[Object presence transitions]
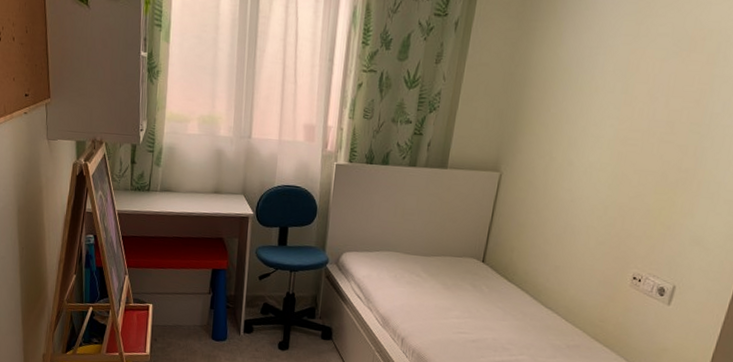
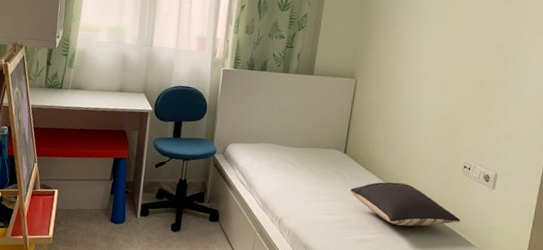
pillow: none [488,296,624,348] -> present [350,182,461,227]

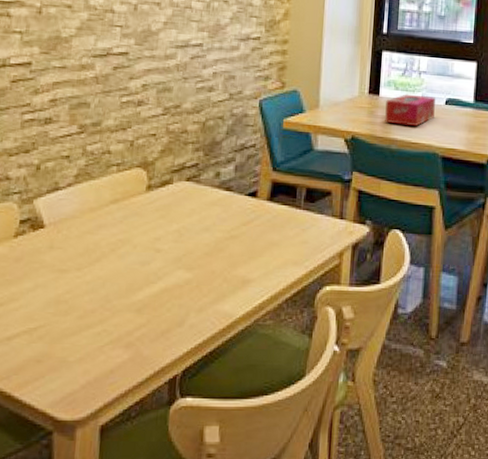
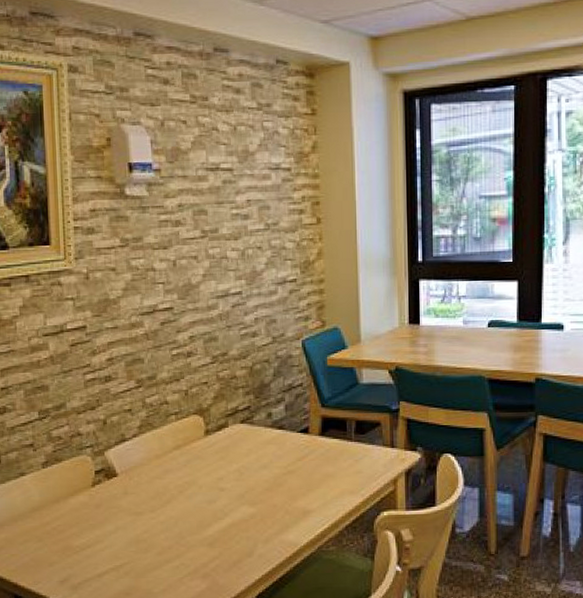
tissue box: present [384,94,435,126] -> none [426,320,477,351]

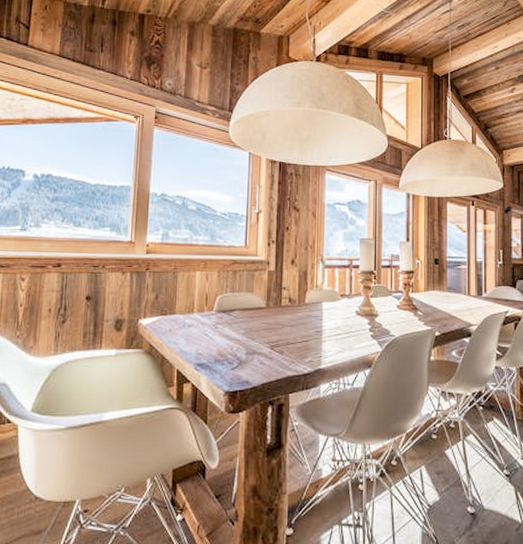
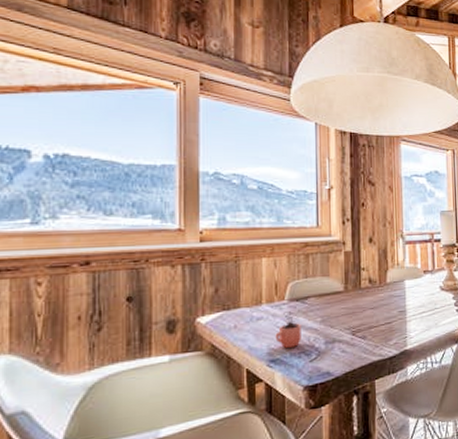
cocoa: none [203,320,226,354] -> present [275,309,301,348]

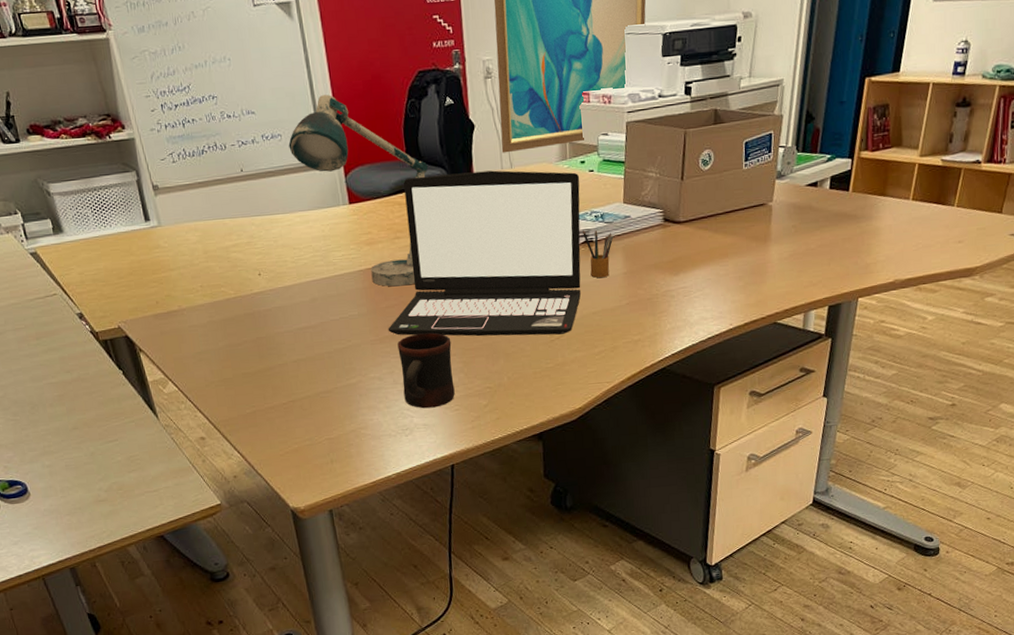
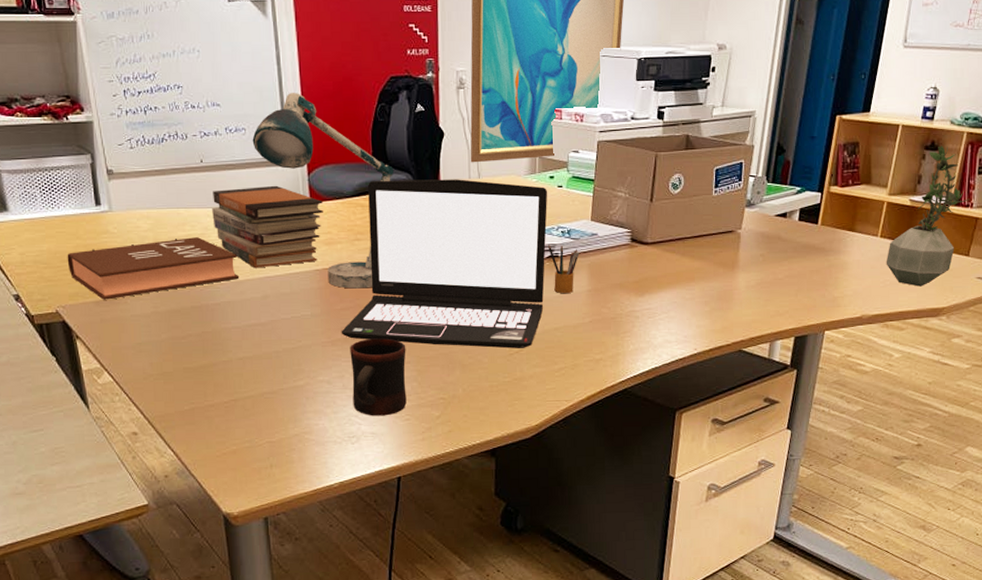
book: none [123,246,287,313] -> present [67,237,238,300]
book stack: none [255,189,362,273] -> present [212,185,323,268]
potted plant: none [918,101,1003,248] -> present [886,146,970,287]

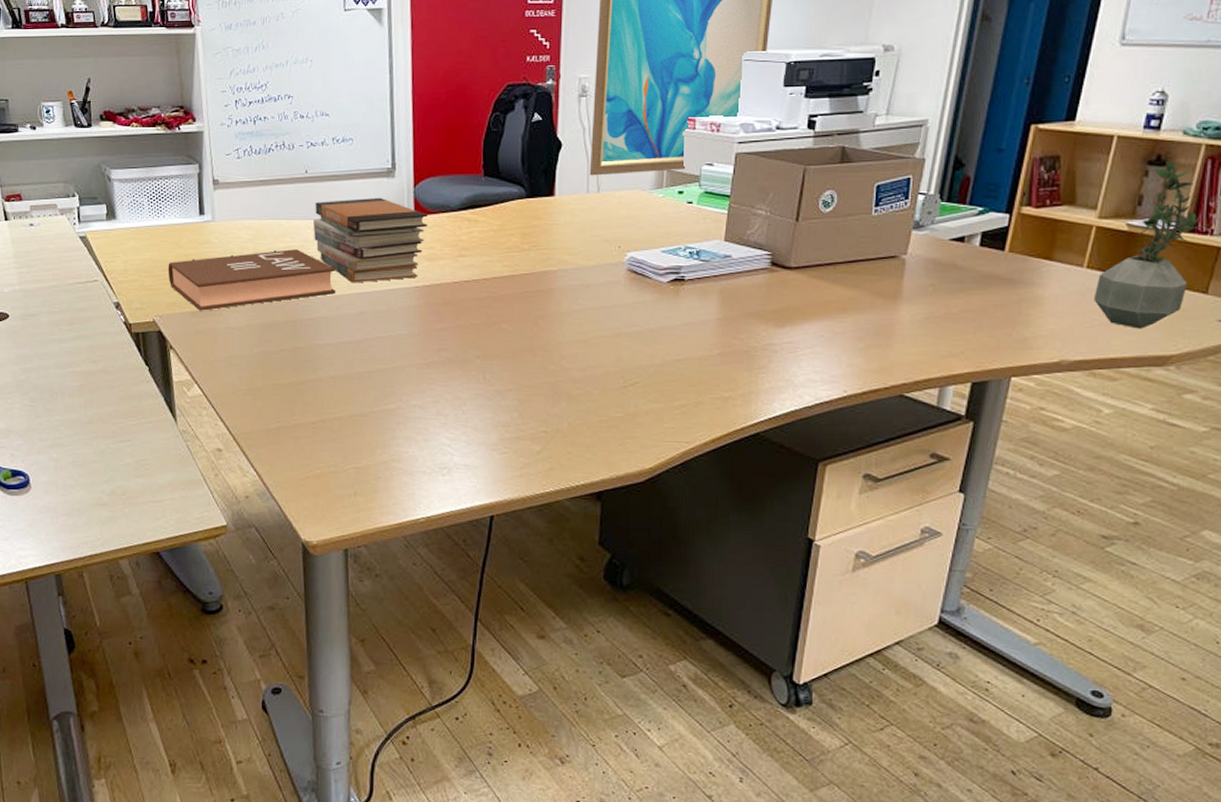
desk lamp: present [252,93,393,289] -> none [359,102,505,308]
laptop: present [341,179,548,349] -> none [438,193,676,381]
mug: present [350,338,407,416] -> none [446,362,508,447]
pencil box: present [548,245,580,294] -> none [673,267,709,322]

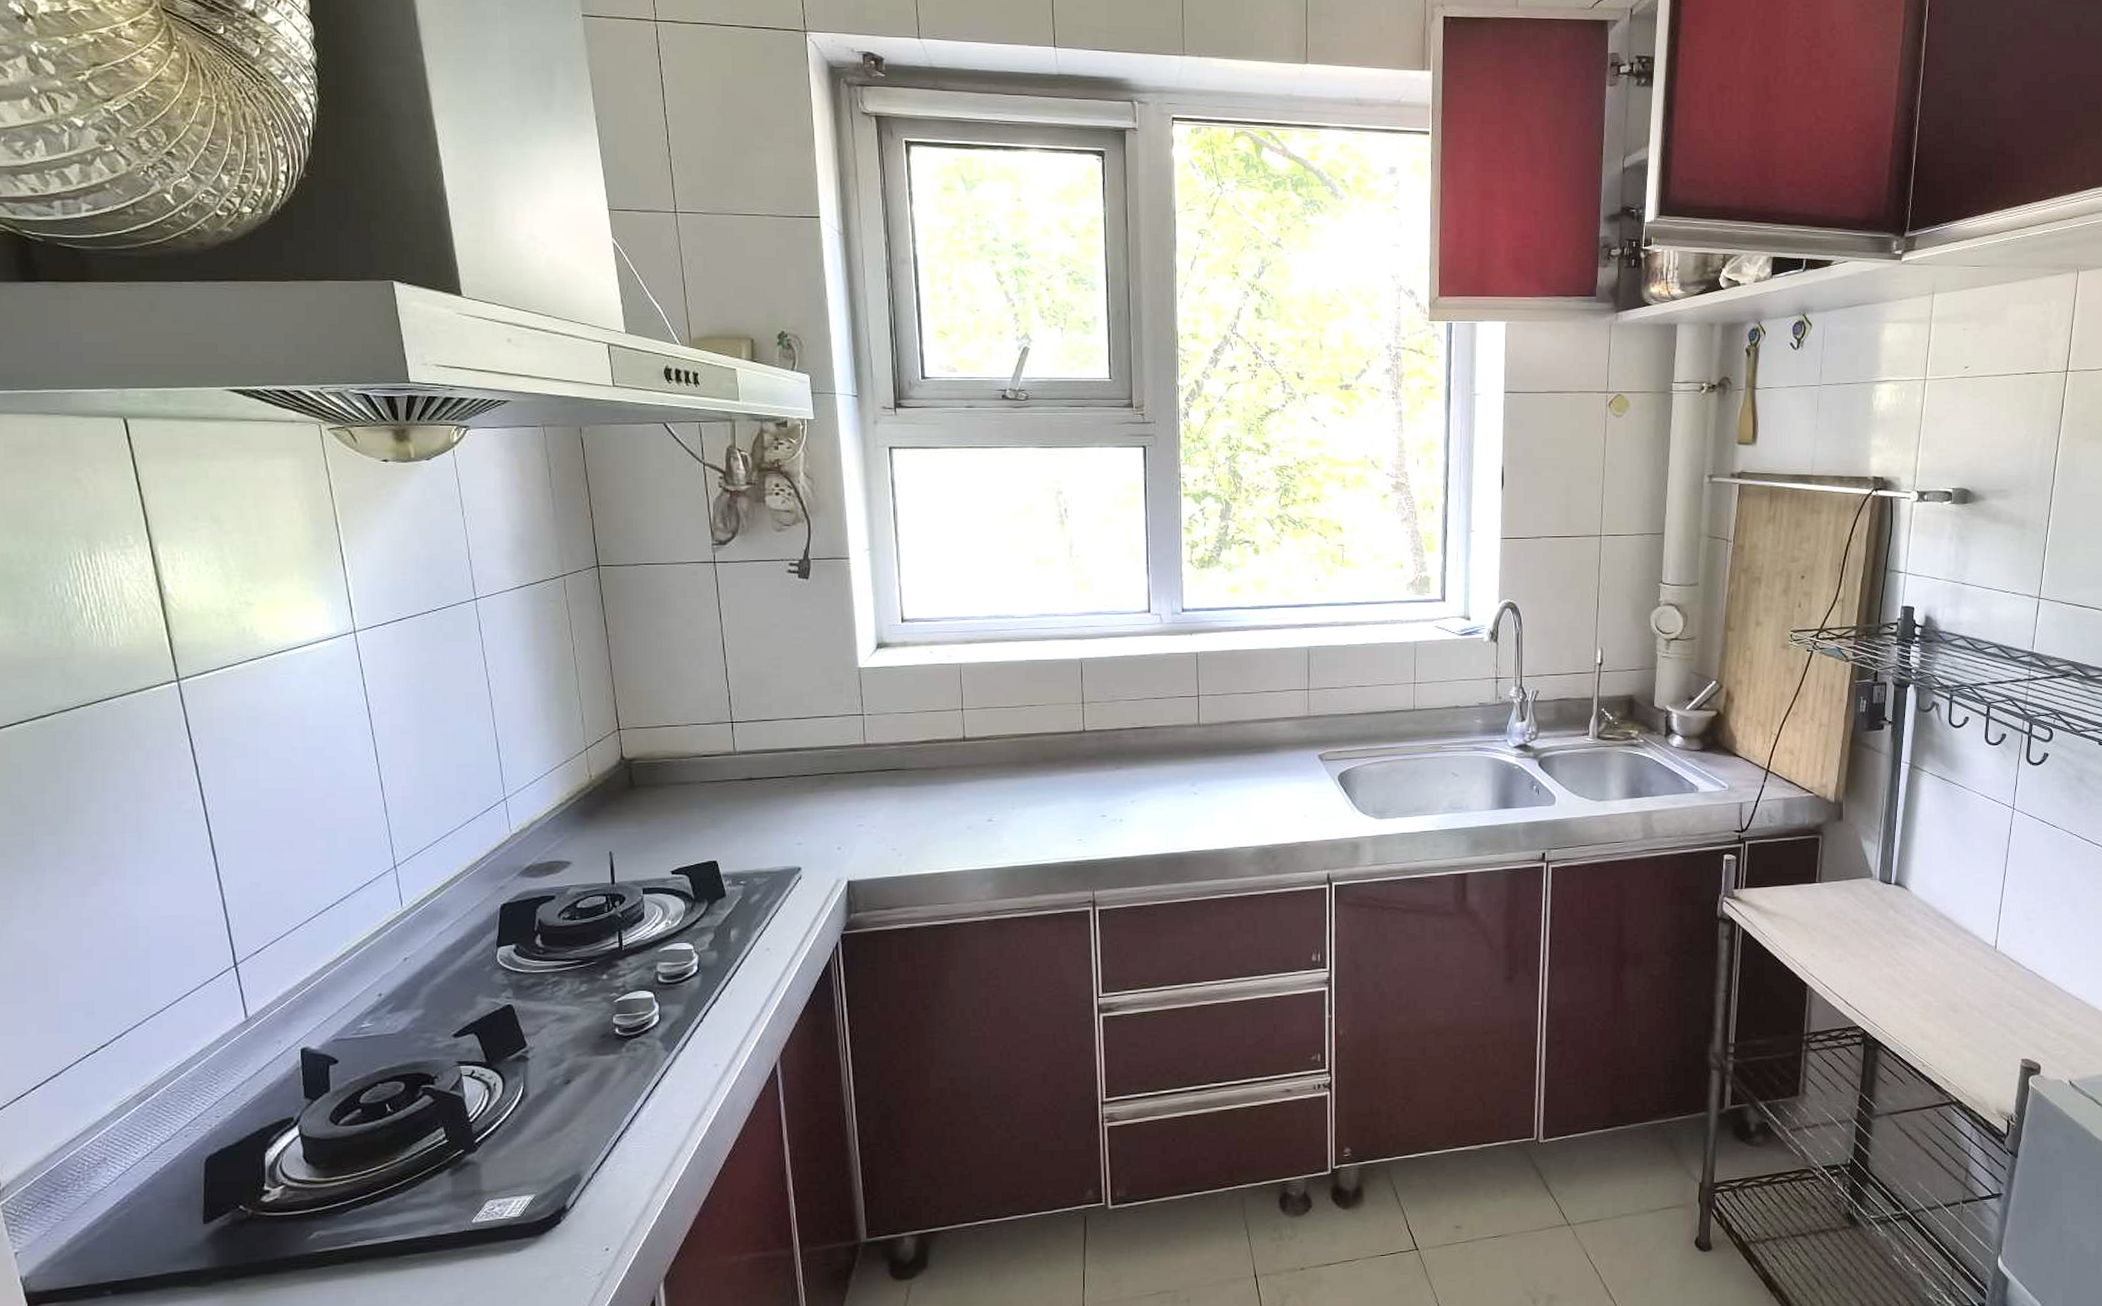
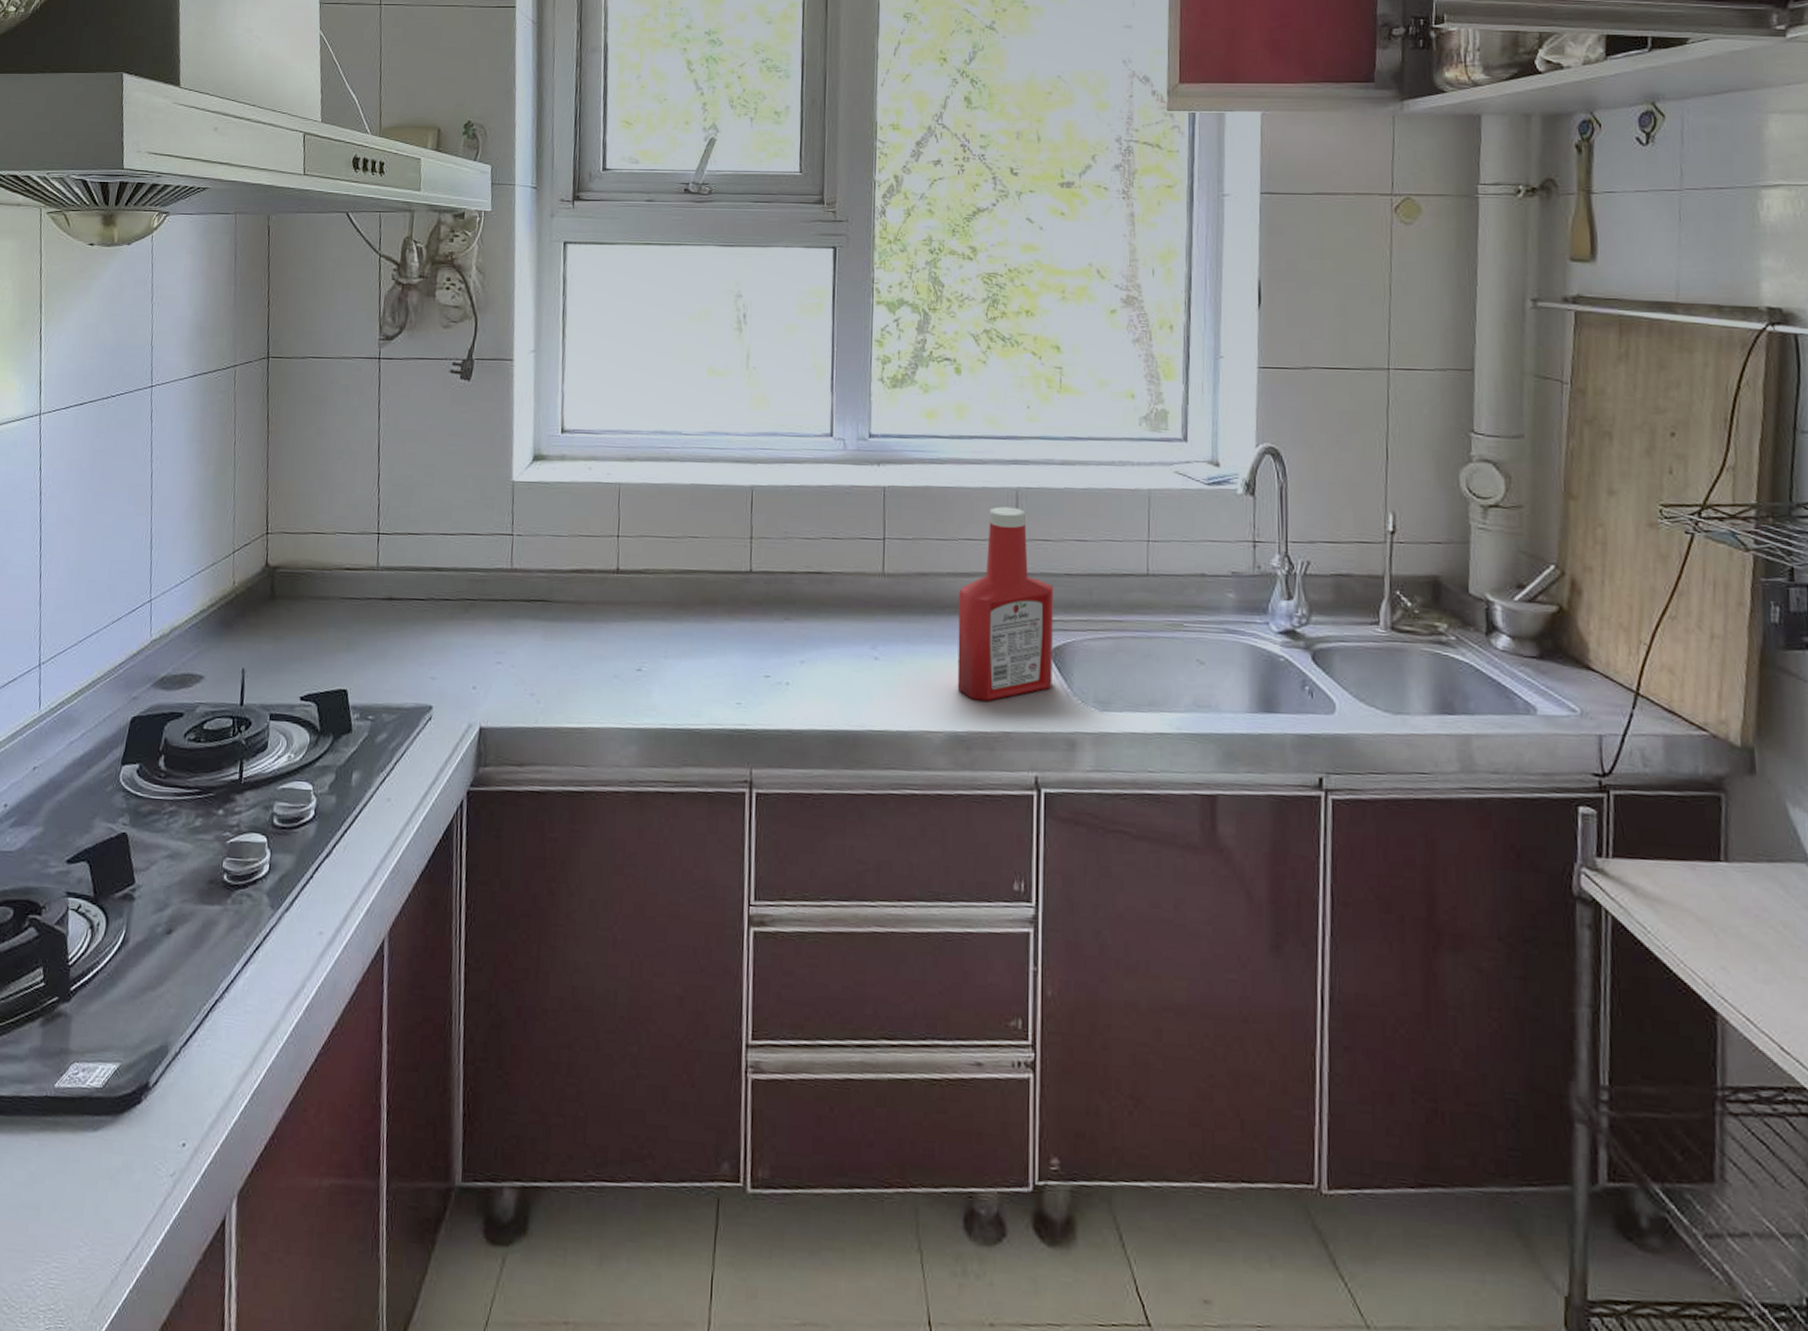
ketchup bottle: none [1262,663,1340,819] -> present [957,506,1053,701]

To do → Transcribe every line of the data exactly. No pictures go in the copy.

Written reply →
pillow: none [488,296,624,348] -> present [350,182,461,227]

tissue box: present [384,94,435,126] -> none [426,320,477,351]

cocoa: none [203,320,226,354] -> present [275,309,301,348]

book: none [123,246,287,313] -> present [67,237,238,300]
book stack: none [255,189,362,273] -> present [212,185,323,268]
potted plant: none [918,101,1003,248] -> present [886,146,970,287]

desk lamp: present [252,93,393,289] -> none [359,102,505,308]
laptop: present [341,179,548,349] -> none [438,193,676,381]
mug: present [350,338,407,416] -> none [446,362,508,447]
pencil box: present [548,245,580,294] -> none [673,267,709,322]

ketchup bottle: none [1262,663,1340,819] -> present [957,506,1053,701]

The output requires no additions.